Most people have heard of melanomas, but many have only heard of them occurring along the skin. This makes sense since most melanomas are caused by exposure to UV light. However, they can also occur within the mouth, and the complications can be extremely serious.
What is an oral melanoma?
A melanoma is a type of cancer. It develops from melanocytes, which are the cells that create pigment. It is for this reason that melanomas are often detected due to changes in skin colour. Like other types of cancer, a melanoma can grow and spread to other parts of the body. An oral melanoma is simply one that occurs within the mouth. They are most common between 40 and 70 years, with a mean age of 55 years, and they are three times more common in men than in women.
Why are oral melanomas so serious?
An oral melanoma is a very rare condition. In fact, experts have predicted that they account for only 2% of all melanomas. However, this means that many people do not know about them, so they may ignore any symptoms. Unfortunately, oral melanomas can be extremely aggressive, with experts also underlining the importance of early detection and treatment. The 5-year survival rate is estimated to be between 4.5% and 48%, and the cancer can spread to other parts of the body, including the lungs, brain and lymph nodes.
What are the symptoms of oral melanoma?
As with other kinds of melanoma, oral melanomas are typically detected thanks to a change in pigment colour. You or your dentist may notice a dark spot along your gums, or along another portion of the tissue inside your mouth.
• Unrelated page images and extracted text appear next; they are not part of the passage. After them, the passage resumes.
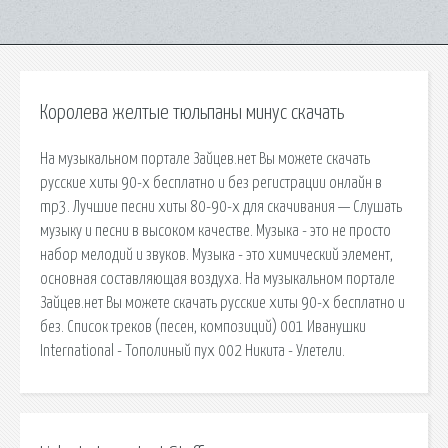
Королева желтые тюльпаны минус скачать
На музыкальном портале Зайцев.нет Вы можете скачать
русские хиты 90-х бесплатно и без регистрации онлайн в
mp3. Лучшие песни хиты 80-90-х для скачивания — Слушать
музыку и песни в высоком качестве. Музыка - это не просто
набор мелодий и звуков. Музыка - это химический элемент,
основная составляющая воздуха. На музыкальном портале
Зайцев.нет Вы можете скачать русские хиты 90-х бесплатно и
без. Список треков (песен, композиций) 001 Иванушки
International - Тополиный пух 002 Никита - Улетели.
That spot will normally start to spread, and it will typically become lighter as it does so.
Further symptoms include pain, particularly while chewing or swallowing, and unexplained feelings of fatigue or nausea. However, many oral melanomas present no symptoms beyond pigment colour change.
How are oral melanomas treated?
It's important to remember that the signs detailed above do not always mean melanoma, but it's still important to get them checked as quickly as possible. Consider them a dental emergency and book an appointment as soon as you can.
Treatment will largely depend on the progression of the disease. Firstly, a biopsy or imaging scan will determine the extent of growth. The surgical removal of the tumour may be possible, though some patients will require chemotherapy or immunotherapy. The success of such treatments will vary depending on how swiftly the condition was spotted and treated.